What needs to be done
Could you output only the lines from the one containing "Editeur scientifique" through the last line of the data, both included?

Task input
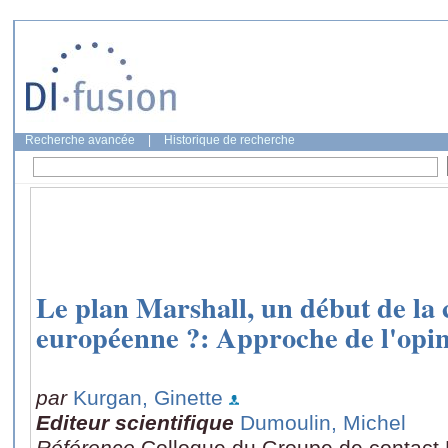
Recherche avancée
|
Historique de recherche
Le plan Marshall, un début de la 
européenne ?: Approche de l'opi
par
Kurgan, Ginette
Editeur scientifique
Dumoulin, Michel
Référence
Colloque du Groupe de contact L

Output of the task
Editeur scientifique
Dumoulin, Michel
Référence
Colloque du Groupe de contact L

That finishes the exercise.